Improved security seems unlikely as a reason, given how many tests they fail. Was it just a fad? Did they decide it wasn't getting them what they wanted at a high personal cost? Did they find something more effective?

  • Common things don't get into the news. How many people died in car related accidents in your country yesterday - it almost never even makes the morning news in your country, much less international news.

  • There's lots of suicide attacks in poorer African countries.

    But the west by and large won the war on terror, it broke up all the state sponsored terrorist camps, and built a vast surveillance network capable of spotting people trying to build these devices. Israel was the flashpoint and they built walls and put cameras and AI everywhere and just flat out ignore human rights. It's just really hard to radicalise someone to that extent and not have them show up. Isis was also behind a lot of the attacks and they don't exist anymore. Afghanistan and Pakistan also don't shelter terrorists anymore because they might have kicked the US out but they don't want them back again.

    Most of this is terrible from a civil liberties / human rights / sovereignty point of view, but if you wanted to stop suicide bombings it worked.

As far as the terror in terrorism goes, blowing up a plane or hijacking it and flying it into a building is a much bigger impact than blowing up a queue of people. It doesn't need to be rational.

  • I grew up in a time and place when terror bombings were "commonplace". And while actual bombs were rarish, bomb alerts were not.

    The impact of a bomb at a post office or shopping mall or commuter train was way more impactful than planes. Only a small number of people flew, and that was easily avoided if you cared. It's a lot harder to process when a place you go regularly explodes.

    Flying into buildings is not gonna happen again. That tactic didn't survive even a few hours as UA 93 demonstrated. Passengers won't allow it, and these days the cockpit door are locked.

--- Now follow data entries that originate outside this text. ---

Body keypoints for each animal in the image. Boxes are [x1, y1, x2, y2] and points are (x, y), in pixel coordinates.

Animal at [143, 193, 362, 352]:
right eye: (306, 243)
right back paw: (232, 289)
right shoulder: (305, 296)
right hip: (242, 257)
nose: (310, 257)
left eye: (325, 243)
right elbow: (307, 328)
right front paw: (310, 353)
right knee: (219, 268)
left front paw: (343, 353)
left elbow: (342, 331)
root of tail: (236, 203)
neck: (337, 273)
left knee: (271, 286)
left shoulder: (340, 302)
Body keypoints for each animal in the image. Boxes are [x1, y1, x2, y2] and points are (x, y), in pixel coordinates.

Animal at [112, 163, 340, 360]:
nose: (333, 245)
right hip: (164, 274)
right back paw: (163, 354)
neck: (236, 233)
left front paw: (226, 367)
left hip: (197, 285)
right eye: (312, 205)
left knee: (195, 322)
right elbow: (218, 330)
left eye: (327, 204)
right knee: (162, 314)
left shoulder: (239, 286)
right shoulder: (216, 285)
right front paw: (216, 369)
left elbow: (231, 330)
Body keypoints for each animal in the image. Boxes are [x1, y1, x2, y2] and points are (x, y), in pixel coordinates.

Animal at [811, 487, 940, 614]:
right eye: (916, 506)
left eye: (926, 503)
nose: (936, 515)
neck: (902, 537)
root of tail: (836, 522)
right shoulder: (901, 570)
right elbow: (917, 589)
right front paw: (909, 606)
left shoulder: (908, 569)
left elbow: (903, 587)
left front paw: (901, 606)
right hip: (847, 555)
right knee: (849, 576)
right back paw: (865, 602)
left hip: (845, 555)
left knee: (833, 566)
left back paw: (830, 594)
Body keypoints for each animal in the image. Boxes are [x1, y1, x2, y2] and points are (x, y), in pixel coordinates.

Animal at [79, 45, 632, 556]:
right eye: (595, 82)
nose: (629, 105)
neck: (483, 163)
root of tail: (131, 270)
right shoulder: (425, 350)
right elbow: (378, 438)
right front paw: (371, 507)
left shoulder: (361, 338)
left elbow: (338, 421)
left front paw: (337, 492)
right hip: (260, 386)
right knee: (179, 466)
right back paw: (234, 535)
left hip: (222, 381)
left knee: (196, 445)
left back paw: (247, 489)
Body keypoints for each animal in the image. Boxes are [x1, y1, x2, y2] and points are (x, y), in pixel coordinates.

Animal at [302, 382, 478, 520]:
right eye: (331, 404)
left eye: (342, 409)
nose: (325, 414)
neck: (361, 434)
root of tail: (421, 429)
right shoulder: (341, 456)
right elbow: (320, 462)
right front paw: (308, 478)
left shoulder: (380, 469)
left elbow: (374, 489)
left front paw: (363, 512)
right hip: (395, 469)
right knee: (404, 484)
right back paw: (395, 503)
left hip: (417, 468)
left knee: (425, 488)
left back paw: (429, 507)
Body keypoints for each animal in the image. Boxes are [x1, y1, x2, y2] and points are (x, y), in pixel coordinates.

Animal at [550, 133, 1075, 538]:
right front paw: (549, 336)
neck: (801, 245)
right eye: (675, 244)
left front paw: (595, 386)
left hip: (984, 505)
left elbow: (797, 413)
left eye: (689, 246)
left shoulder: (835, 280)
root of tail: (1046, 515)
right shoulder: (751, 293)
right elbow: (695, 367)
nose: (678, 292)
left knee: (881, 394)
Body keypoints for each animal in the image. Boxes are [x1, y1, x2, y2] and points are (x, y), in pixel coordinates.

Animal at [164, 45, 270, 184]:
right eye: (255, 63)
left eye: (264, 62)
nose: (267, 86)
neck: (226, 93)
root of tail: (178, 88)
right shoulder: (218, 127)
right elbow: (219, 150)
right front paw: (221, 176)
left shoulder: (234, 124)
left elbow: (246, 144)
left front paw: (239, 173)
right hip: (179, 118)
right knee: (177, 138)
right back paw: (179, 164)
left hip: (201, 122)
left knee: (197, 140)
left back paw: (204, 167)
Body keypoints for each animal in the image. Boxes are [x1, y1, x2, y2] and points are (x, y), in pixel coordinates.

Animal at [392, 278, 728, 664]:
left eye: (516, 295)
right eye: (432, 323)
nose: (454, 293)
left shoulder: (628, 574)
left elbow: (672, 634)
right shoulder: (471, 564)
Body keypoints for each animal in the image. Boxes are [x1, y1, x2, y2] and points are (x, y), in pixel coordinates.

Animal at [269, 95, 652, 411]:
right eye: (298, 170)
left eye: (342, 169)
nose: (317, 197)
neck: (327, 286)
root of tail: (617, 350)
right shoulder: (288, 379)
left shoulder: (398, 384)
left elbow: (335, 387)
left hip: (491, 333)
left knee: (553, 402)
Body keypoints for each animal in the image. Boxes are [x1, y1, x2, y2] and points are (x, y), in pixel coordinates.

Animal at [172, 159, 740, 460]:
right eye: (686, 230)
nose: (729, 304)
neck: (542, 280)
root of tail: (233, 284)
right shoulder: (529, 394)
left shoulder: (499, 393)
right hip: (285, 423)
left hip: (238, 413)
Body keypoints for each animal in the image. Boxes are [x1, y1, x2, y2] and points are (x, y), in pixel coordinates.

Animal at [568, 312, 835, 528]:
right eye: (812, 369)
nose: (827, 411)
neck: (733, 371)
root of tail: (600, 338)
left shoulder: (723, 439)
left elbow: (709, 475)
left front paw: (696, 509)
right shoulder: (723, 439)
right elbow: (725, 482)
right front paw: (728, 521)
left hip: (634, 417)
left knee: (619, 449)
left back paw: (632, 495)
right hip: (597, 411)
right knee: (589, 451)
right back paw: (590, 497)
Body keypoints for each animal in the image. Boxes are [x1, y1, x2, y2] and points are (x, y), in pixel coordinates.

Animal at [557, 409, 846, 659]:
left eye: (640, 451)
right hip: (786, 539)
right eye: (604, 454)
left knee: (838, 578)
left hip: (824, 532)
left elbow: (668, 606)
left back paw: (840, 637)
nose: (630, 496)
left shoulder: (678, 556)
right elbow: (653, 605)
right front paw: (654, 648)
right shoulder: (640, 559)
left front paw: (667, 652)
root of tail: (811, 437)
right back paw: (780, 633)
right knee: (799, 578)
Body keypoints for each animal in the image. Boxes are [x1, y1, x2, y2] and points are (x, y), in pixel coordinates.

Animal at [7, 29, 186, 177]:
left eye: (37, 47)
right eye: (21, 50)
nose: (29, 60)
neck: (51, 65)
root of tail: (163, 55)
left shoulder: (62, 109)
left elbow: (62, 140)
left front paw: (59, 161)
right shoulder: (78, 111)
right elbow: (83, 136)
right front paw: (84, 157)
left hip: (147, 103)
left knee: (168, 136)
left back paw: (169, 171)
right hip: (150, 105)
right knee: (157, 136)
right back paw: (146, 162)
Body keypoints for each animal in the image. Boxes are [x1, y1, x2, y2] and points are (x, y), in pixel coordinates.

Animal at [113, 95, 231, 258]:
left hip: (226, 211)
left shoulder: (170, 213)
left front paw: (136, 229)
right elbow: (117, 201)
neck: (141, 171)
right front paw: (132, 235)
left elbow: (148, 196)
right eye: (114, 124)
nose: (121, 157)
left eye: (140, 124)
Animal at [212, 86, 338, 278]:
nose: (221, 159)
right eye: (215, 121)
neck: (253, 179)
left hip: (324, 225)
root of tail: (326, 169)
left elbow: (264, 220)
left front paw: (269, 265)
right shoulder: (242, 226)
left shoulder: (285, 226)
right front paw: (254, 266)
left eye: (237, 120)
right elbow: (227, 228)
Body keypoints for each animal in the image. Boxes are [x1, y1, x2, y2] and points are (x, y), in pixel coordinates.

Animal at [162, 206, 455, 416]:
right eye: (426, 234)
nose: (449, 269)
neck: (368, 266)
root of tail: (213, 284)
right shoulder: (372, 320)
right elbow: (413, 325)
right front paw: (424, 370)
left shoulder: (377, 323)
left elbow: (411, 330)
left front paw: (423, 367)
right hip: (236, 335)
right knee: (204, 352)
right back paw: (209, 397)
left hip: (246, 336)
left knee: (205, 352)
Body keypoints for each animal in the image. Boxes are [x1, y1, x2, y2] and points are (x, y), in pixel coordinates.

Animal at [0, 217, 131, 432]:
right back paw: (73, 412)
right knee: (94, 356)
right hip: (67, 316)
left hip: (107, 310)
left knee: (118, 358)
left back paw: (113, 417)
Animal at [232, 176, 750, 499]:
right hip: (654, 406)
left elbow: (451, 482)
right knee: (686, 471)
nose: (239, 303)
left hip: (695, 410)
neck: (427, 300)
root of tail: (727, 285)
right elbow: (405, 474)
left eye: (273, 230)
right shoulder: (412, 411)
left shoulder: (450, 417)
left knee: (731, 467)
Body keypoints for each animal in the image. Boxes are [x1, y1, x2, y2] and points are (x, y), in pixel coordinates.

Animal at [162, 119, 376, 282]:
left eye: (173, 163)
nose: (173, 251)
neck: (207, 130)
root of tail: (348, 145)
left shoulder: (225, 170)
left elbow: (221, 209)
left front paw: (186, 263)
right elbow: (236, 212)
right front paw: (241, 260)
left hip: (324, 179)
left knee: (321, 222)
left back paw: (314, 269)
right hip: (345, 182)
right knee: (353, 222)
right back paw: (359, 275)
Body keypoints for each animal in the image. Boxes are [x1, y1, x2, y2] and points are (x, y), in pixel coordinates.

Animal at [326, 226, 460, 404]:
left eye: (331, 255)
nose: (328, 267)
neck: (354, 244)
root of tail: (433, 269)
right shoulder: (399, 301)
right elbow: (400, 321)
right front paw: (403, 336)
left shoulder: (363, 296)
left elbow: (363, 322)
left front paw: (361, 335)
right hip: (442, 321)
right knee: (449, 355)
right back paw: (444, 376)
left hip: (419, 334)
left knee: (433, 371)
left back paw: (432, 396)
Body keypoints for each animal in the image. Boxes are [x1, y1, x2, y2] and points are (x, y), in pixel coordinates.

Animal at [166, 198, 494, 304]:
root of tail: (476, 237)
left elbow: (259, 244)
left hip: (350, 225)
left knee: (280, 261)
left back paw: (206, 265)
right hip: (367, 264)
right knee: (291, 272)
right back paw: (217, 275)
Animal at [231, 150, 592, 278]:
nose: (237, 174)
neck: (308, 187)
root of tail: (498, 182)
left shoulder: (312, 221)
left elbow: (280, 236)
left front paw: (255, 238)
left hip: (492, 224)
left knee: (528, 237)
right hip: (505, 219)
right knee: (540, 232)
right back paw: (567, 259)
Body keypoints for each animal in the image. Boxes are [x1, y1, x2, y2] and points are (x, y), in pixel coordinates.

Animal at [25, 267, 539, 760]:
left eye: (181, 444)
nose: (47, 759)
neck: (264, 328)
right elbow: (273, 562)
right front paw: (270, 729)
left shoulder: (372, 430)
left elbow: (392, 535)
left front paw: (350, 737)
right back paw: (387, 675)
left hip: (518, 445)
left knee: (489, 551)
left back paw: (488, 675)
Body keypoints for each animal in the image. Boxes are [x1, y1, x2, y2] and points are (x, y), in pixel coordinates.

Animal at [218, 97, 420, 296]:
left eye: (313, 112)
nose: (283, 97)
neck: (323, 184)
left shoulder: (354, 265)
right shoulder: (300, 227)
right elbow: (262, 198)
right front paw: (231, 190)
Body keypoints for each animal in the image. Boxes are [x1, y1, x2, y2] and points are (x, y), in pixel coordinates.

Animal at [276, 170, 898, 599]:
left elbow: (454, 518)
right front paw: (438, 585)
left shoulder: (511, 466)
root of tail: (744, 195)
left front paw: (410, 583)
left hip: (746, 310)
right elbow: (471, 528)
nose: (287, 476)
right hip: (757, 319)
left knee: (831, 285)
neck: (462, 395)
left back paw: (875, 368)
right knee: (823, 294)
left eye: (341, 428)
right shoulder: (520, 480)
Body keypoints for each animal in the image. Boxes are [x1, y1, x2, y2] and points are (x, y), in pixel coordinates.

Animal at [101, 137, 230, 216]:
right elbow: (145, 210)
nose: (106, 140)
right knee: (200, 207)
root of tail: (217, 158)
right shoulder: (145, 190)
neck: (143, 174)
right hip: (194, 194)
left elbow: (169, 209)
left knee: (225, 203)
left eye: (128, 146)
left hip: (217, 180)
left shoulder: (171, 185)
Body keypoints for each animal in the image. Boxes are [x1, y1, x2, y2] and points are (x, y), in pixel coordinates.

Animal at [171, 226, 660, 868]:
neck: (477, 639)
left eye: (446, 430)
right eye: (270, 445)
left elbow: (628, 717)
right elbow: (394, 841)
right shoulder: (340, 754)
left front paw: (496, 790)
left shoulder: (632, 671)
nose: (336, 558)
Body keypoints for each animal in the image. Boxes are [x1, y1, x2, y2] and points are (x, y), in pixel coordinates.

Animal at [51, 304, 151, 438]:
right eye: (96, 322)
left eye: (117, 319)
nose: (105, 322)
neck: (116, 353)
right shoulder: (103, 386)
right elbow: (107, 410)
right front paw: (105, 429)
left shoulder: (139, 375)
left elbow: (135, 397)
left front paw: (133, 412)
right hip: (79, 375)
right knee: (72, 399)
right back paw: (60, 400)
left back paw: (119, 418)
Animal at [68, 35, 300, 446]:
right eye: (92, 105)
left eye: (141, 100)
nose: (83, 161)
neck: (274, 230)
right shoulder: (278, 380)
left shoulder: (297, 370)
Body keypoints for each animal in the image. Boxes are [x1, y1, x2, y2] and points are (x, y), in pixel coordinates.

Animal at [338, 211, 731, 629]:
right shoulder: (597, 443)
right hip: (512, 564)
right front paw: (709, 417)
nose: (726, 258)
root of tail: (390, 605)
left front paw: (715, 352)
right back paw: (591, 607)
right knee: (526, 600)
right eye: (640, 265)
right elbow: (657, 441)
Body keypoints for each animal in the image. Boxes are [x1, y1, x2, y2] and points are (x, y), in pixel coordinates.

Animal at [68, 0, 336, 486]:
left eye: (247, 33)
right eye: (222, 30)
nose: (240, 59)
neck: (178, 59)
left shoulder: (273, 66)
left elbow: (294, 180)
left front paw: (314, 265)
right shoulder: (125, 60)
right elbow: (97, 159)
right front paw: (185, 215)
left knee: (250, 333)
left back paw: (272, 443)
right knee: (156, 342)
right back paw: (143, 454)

That’s what happened in Brussels.

I was hoping these events could be used to impose fines/jailtime for airlines/airports/security that have queues longer than 5 people, but you know, counter-terrorism can’t mean making life better for the public.

  • > I was hoping these events could be used to impose fines/jailtime for airlines/airports/security that have queues longer than 5 people, but you know, counter-terrorism can’t mean making life better for the public.

    Not even at private airports or business terminal can you can manage not having a queue smaller than 5 people. So this is a really no-go from many points of view.

    BRU did something incredibly retarded after the incident: moved the queue outside. I mean yes, in open air a bomb is less lethal than in an enclosed space, but will still kill people.

    And like others said, we developed capabilities to track hostiles before they can actually blow up a bunch of people. That's why you don't see FRA or MUC or CDG or LHR being blown up daily.